Directions ▸ Everything from the line containing "Filme von Ameland" through the last line of the data below should be set down exactly, and nothing else.

Given data ▸
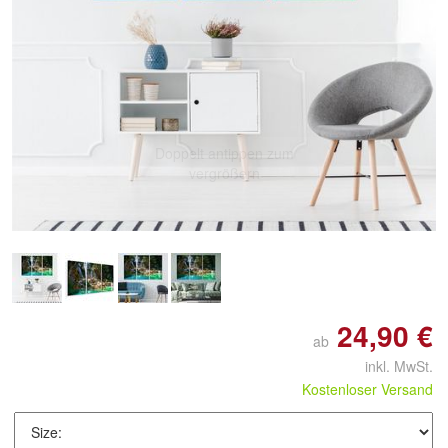
Doppelt antippen zum
vergrößern
24,90 €
ab
inkl. MwSt.
Kostenloser Versand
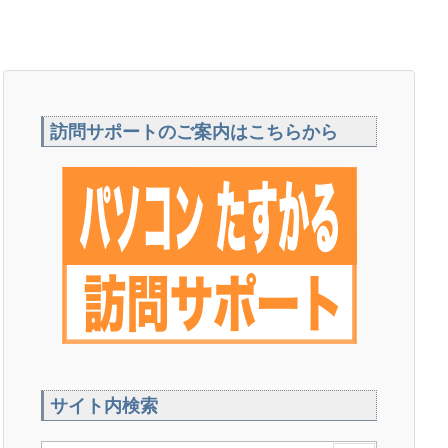
訪問サポートのご案内はこちらから
サイト内検索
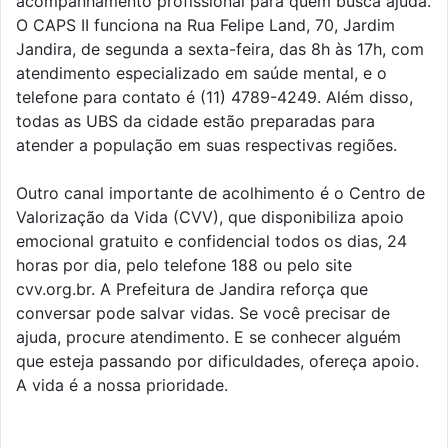
acompanhamento profissional para quem busca ajuda.
O CAPS II funciona na Rua Felipe Land, 70, Jardim
Jandira, de segunda a sexta-feira, das 8h às 17h, com
atendimento especializado em saúde mental, e o
telefone para contato é (11) 4789-4249. Além disso,
todas as UBS da cidade estão preparadas para
atender a população em suas respectivas regiões.
Outro canal importante de acolhimento é o Centro de
Valorização da Vida (CVV), que disponibiliza apoio
emocional gratuito e confidencial todos os dias, 24
horas por dia, pelo telefone 188 ou pelo site
cvv.org.br. A Prefeitura de Jandira reforça que
conversar pode salvar vidas. Se você precisar de
ajuda, procure atendimento. E se conhecer alguém
que esteja passando por dificuldades, ofereça apoio.
A vida é a nossa prioridade.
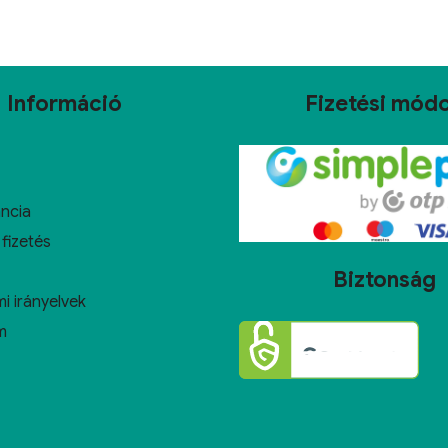
Információ
Fizetési mód
ncia
 fizetés
Biztonság
i irányelvek
m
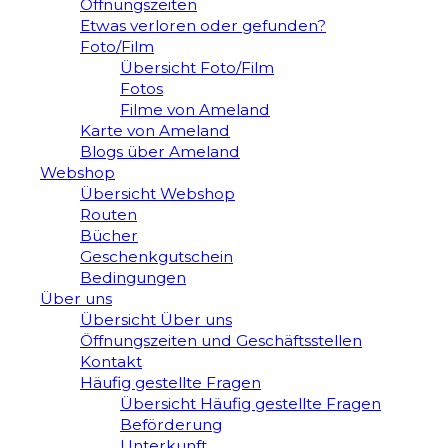
Öffnungszeiten
Etwas verloren oder gefunden?
Foto/Film
Übersicht Foto/Film
Fotos
Filme von Ameland
Karte von Ameland
Blogs über Ameland
Webshop
Übersicht Webshop
Routen
Bücher
Geschenkgutschein
Bedingungen
Über uns
Übersicht Über uns
Öffnungszeiten und Geschäftsstellen
Kontakt
Häufig gestellte Fragen
Übersicht Häufig gestellte Fragen
Beförderung
Unterkunft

Answer area ▸
Filme von Ameland
Karte von Ameland
Blogs über Ameland
Webshop
Übersicht Webshop
Routen
Bücher
Geschenkgutschein
Bedingungen
Über uns
Übersicht Über uns
Öffnungszeiten und Geschäftsstellen
Kontakt
Häufig gestellte Fragen
Übersicht Häufig gestellte Fragen
Beförderung
Unterkunft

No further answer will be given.